Mercoledì 23 ottobre 2024. L’influsso della dottrina trinitaria sulla teologia sacramentale
di Michele Brambilla
Papa Francesco introduce l’udienza del 23 ottobre dicendo che «abbiamo spiegato la volta scorsa ciò che, dello Spirito Santo, proclamiamo nel credo. La riflessione della Chiesa, però, non si è fermata a quella breve professione di fede. Essa è proseguita, sia in Oriente che in Occidente, per opera di grandi Padri e Dottori. Oggi, in particolare, vorremmo raccogliere qualche briciola della dottrina dello Spirito Santo sviluppatasi nella tradizione latina», considerando il fatto che «l’artefice principale di tale dottrina è sant’Agostino, che ha sviluppato la dottrina sullo Spirito Santo» partendo dalla famosa citazione giovannea «Dio è amore» (1Gv 4,8). Comprese infatti che «l’amore suppone uno che ama, uno che è amato e l’amore stesso che li unisce. Il Padre è, nella Trinità colui che ama, la fonte e il principio di tutto; il Figlio è colui che è amato, e lo Spirito Santo è l’amore che li unisce».
«In questa linea, qualcuno ha proposto di chiamare lo Spirito Santo, non “la terza persona” singolare della Trinità, ma piuttosto “la prima persona plurale”», così come dovrebbero concepirsi i coniugi che si sono uniti nel matrimonio sacramentale. Ecco allora che l’intuizione di sant’Agostino sulla Trinità trova un’applicazione pratica nella teologia dei Sacramenti. «Che cosa può avere a che fare lo Spirito Santo con il matrimonio, per esempio? Moltissimo, forse l’essenziale, e cerco di spiegare perché! Il matrimonio cristiano è il sacramento del farsi dono, l’uno per l’altra, dell’uomo e della donna. Così lo ha pensato il Creatore quando «creò l’uomo a sua immagine […]: maschio e femmina li creò» (Gen 1,27). La coppia umana è perciò la prima e più elementare realizzazione della comunione d’amore che è la Trinità», prosegue infatti il Pontefice.

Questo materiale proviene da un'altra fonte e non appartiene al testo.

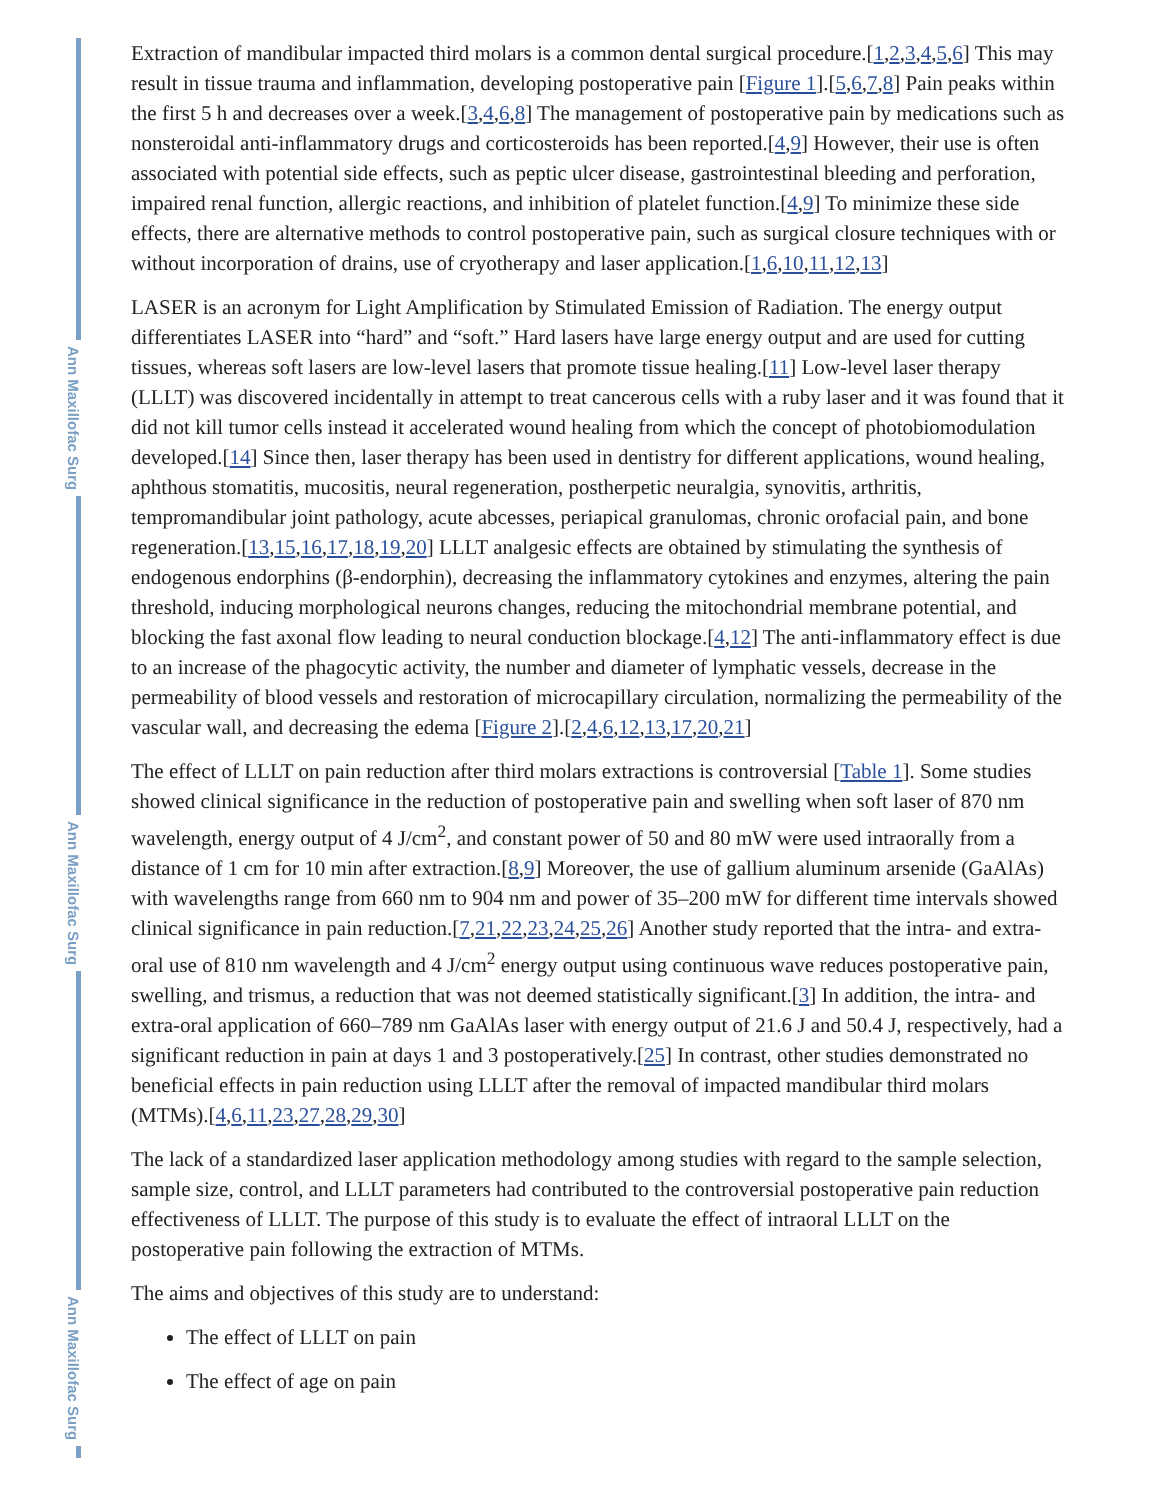Ann Maxillofac Surg
Ann Maxillofac Surg
Ann Maxillofac Surg
Extraction of mandibular impacted third molars is a common dental surgical procedure.[1,2,3,4,5,6] This may result in tissue trauma and inflammation, developing postoperative pain [Figure 1].[5,6,7,8] Pain peaks within the first 5 h and decreases over a week.[3,4,6,8] The management of postoperative pain by medications such as nonsteroidal anti-inflammatory drugs and corticosteroids has been reported.[4,9] However, their use is often associated with potential side effects, such as peptic ulcer disease, gastrointestinal bleeding and perforation, impaired renal function, allergic reactions, and inhibition of platelet function.[4,9] To minimize these side effects, there are alternative methods to control postoperative pain, such as surgical closure techniques with or without incorporation of drains, use of cryotherapy and laser application.[1,6,10,11,12,13]
LASER is an acronym for Light Amplification by Stimulated Emission of Radiation. The energy output differentiates LASER into “hard” and “soft.” Hard lasers have large energy output and are used for cutting tissues, whereas soft lasers are low-level lasers that promote tissue healing.[11] Low-level laser therapy (LLLT) was discovered incidentally in attempt to treat cancerous cells with a ruby laser and it was found that it did not kill tumor cells instead it accelerated wound healing from which the concept of photobiomodulation developed.[14] Since then, laser therapy has been used in dentistry for different applications, wound healing, aphthous stomatitis, mucositis, neural regeneration, postherpetic neuralgia, synovitis, arthritis, tempromandibular joint pathology, acute abcesses, periapical granulomas, chronic orofacial pain, and bone regeneration.[13,15,16,17,18,19,20] LLLT analgesic effects are obtained by stimulating the synthesis of endogenous endorphins (β-endorphin), decreasing the inflammatory cytokines and enzymes, altering the pain threshold, inducing morphological neurons changes, reducing the mitochondrial membrane potential, and blocking the fast axonal flow leading to neural conduction blockage.[4,12] The anti-inflammatory effect is due to an increase of the phagocytic activity, the number and diameter of lymphatic vessels, decrease in the permeability of blood vessels and restoration of microcapillary circulation, normalizing the permeability of the vascular wall, and decreasing the edema [Figure 2].[2,4,6,12,13,17,20,21]
The effect of LLLT on pain reduction after third molars extractions is controversial [Table 1]. Some studies showed clinical significance in the reduction of postoperative pain and swelling when soft laser of 870 nm wavelength, energy output of 4 J/cm<sup>2</sup>, and constant power of 50 and 80 mW were used intraorally from a distance of 1 cm for 10 min after extraction.[8,9] Moreover, the use of gallium aluminum arsenide (GaAlAs) with wavelengths range from 660 nm to 904 nm and power of 35–200 mW for different time intervals showed clinical significance in pain reduction.[7,21,22,23,24,25,26] Another study reported that the intra- and extra-oral use of 810 nm wavelength and 4 J/cm<sup>2</sup> energy output using continuous wave reduces postoperative pain, swelling, and trismus, a reduction that was not deemed statistically significant.[3] In addition, the intra- and extra-oral application of 660–789 nm GaAlAs laser with energy output of 21.6 J and 50.4 J, respectively, had a significant reduction in pain at days 1 and 3 postoperatively.[25] In contrast, other studies demonstrated no beneficial effects in pain reduction using LLLT after the removal of impacted mandibular third molars (MTMs).[4,6,11,23,27,28,29,30]
The lack of a standardized laser application methodology among studies with regard to the sample selection, sample size, control, and LLLT parameters had contributed to the controversial postoperative pain reduction effectiveness of LLLT. The purpose of this study is to evaluate the effect of intraoral LLLT on the postoperative pain following the extraction of MTMs.
The aims and objectives of this study are to understand:
The effect of LLLT on pain
The effect of age on pain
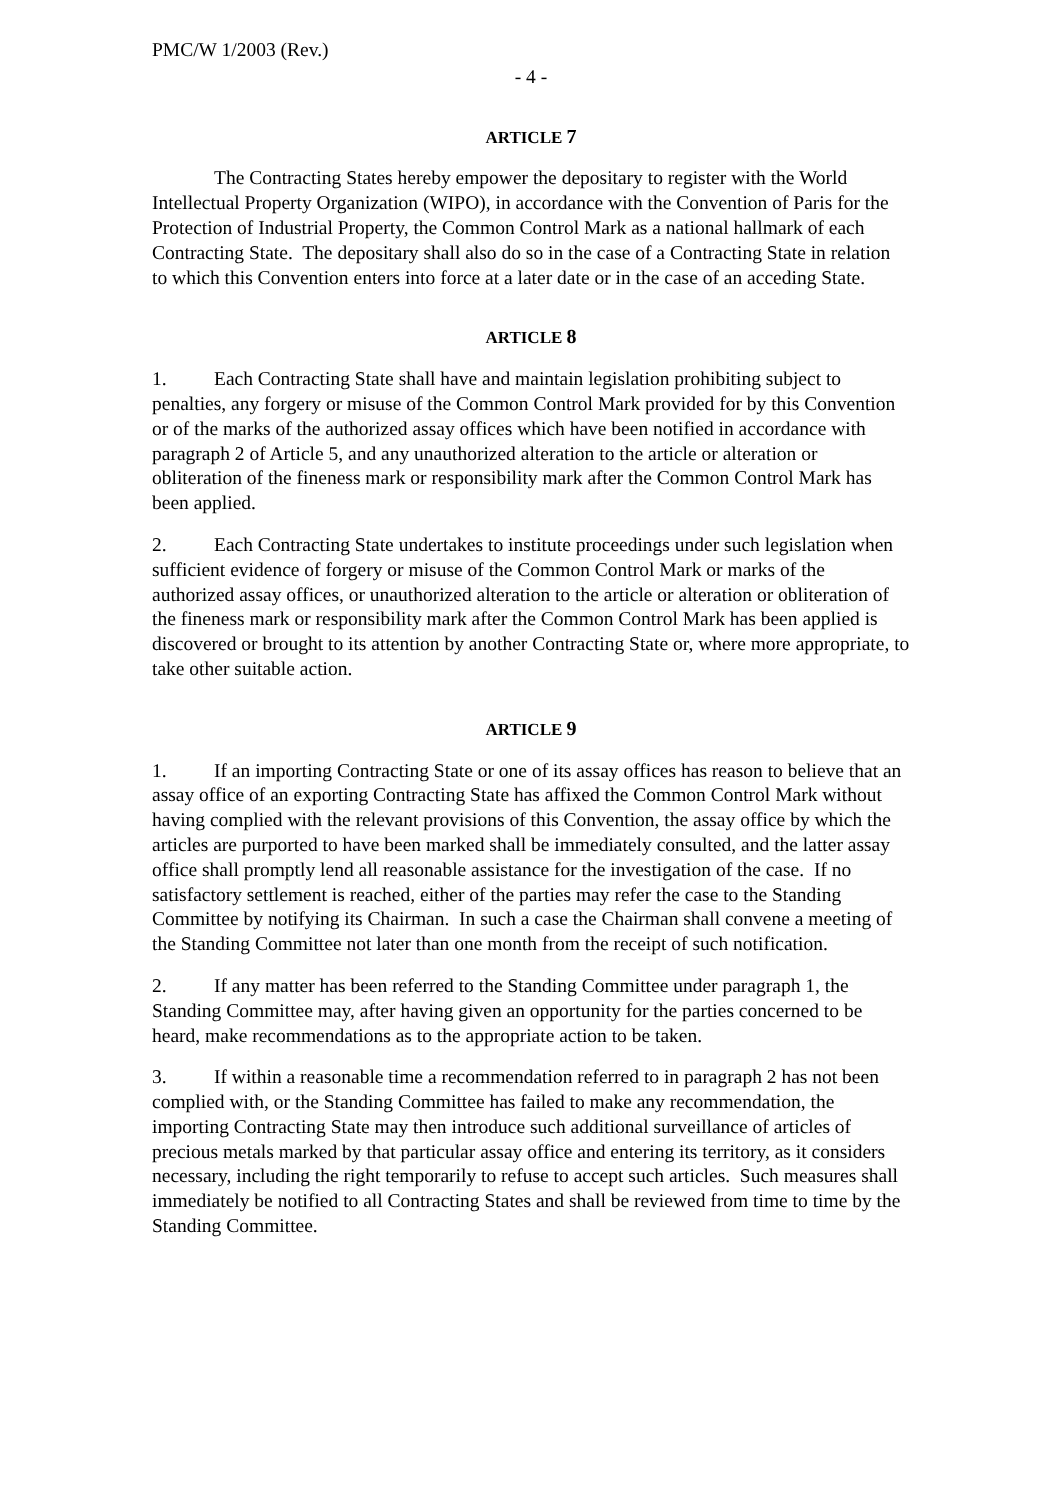PMC/W 1/2003 (Rev.)
- 4 -
ARTICLE 7
The Contracting States hereby empower the depositary to register with the World Intellectual Property Organization (WIPO), in accordance with the Convention of Paris for the Protection of Industrial Property, the Common Control Mark as a national hallmark of each Contracting State. The depositary shall also do so in the case of a Contracting State in relation to which this Convention enters into force at a later date or in the case of an acceding State.
ARTICLE 8
1. Each Contracting State shall have and maintain legislation prohibiting subject to penalties, any forgery or misuse of the Common Control Mark provided for by this Convention or of the marks of the authorized assay offices which have been notified in accordance with paragraph 2 of Article 5, and any unauthorized alteration to the article or alteration or obliteration of the fineness mark or responsibility mark after the Common Control Mark has been applied.
2. Each Contracting State undertakes to institute proceedings under such legislation when sufficient evidence of forgery or misuse of the Common Control Mark or marks of the authorized assay offices, or unauthorized alteration to the article or alteration or obliteration of the fineness mark or responsibility mark after the Common Control Mark has been applied is discovered or brought to its attention by another Contracting State or, where more appropriate, to take other suitable action.
ARTICLE 9
1. If an importing Contracting State or one of its assay offices has reason to believe that an assay office of an exporting Contracting State has affixed the Common Control Mark without having complied with the relevant provisions of this Convention, the assay office by which the articles are purported to have been marked shall be immediately consulted, and the latter assay office shall promptly lend all reasonable assistance for the investigation of the case. If no satisfactory settlement is reached, either of the parties may refer the case to the Standing Committee by notifying its Chairman. In such a case the Chairman shall convene a meeting of the Standing Committee not later than one month from the receipt of such notification.
2. If any matter has been referred to the Standing Committee under paragraph 1, the Standing Committee may, after having given an opportunity for the parties concerned to be heard, make recommendations as to the appropriate action to be taken.
3. If within a reasonable time a recommendation referred to in paragraph 2 has not been complied with, or the Standing Committee has failed to make any recommendation, the importing Contracting State may then introduce such additional surveillance of articles of precious metals marked by that particular assay office and entering its territory, as it considers necessary, including the right temporarily to refuse to accept such articles. Such measures shall immediately be notified to all Contracting States and shall be reviewed from time to time by the Standing Committee.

«Anche gli sposi dovrebbero formare una prima persona plurale, un “noi”. Stare l’uno davanti all’altro come un “io” e un “tu”, e stare di fronte al resto del mondo, compresi i figli, come un “noi”. Come è bello sentire una madre che dice ai figli: “Tuo padre ed io…”, come disse Maria a Gesù, quando lo ritrovarono dodicenne nel tempio insegnando ai Dottori (cfr Lc 2,48)», sospira il Santo Padre. Per ottenere tra gli uomini una simile unione «il matrimonio ha bisogno del sostegno di Colui che è il Dono, anzi il donarsi per eccellenza. Dove entra lo Spirito Santo la capacità di donarsi rinasce. Alcuni Padri della Chiesa hanno affermato che, essendo il dono reciproco del Padre e del Figlio nella Trinità, lo Spirito Santo è anche la ragione della gioia che regna tra essi, e non hanno avuto paura di usare, parlandone, l’immagine di gesti propri della vita coniugale, quali il bacio e l’abbraccio», sostiene ancora Francesco citando sant’Ilario di Poitiers, De Trinitate, II,1 e sant’Agostino, De Trinitate, VI, 10,11. Il Papa suggerisce che «non sarebbe male, perciò se, accanto alle informazioni di natura giuridica, psicologica e morale che si danno, nella preparazione dei fidanzati al matrimonio si approfondisse questa preparazione “spirituale”, lo Spirito Santo che fa l’unità». «“Tra moglie e marito non mettere il dito”, dice un proverbio italiano. C’è invece un “dito” da mettere tra moglie e marito, ed è proprio il “dito di Dio”», conclude Francesco con arguzia.
Giusto ventiquattro ore prima dell’udienza ricorreva la memoria liturgica di san Giovanni Paolo II, che l’attuale Pontefice non esita a definire «il Papa delle famiglie».
«Oggi, al mattino presto, ho ricevuto le statistiche dei morti in Ucraina» a causa della guerra. Il Santo Padre prega con parole accorate anche per il Medio Oriente e il Myanmar.